I don't know if he's going to post again before he goes back for more food for little Fricka. I hope he doesn't, this might stay up a little longer if he doesn't see it until he gets back :-).

1 comment:

  1. I don't know what to say here. I don't want to suffer. I have suffered immense pain in my life, including most recently, just days ago being a degree away from death. Though I don't fear death, I do fear pain. I once wrote a poem about pain. About not being afraid to feel the pain, because it means we are still alive, but now that I have (finally) lived life without pain, I don't want to live in pain any more. I don't really want to live a suffering life. I'd like to ease the suffering of others and rejoice with them, as well as have them rejoice with me.

    So, though Voltaire witnessed atrocities, though he was immersed in a world where those who were required by faith to act, never did, though man, often, through now fault of his own, has suffered, I don't beleive it is meant to be this way. There must be some way to find a little happiness- even if it is in the simple act of working and eating the fruits of that work.

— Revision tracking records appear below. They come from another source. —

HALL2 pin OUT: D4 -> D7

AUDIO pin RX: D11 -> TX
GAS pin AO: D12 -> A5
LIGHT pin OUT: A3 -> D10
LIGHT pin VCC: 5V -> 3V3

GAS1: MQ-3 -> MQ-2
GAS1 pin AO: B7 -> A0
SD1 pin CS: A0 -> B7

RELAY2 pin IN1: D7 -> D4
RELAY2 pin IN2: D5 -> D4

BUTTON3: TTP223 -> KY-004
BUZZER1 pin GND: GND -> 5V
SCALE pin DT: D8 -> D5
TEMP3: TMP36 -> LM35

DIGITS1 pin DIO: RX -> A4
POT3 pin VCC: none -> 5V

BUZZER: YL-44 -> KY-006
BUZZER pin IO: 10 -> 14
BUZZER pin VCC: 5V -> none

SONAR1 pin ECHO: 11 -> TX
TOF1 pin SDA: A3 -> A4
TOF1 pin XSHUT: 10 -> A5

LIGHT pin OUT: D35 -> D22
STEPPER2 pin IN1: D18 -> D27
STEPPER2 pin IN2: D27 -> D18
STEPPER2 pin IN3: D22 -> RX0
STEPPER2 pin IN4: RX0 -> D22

    The problem I have with being atheist, is that in the end, I want to kill myself, because there is no reason. But if there is something else, then when I suffer, I can look up to that and know that there is hope. Not just for me. But for me to share. There must be something, even if it is just love- LOVE. To reach out to another human being, or an injured penguin, or a lonely bird and to give them aid or share whatever I have, which may not be much.

    I don't think Voltaire meant to leave us with a hopeless emptiness. Candide was a hopeful creature and one who meant well, who wished well for others, even poor Cunegonde. I think, if I was going to be anyone, I would be Candide. I'd learn from my mistakes and learn to be happy in simplicity and to appreciate the little things.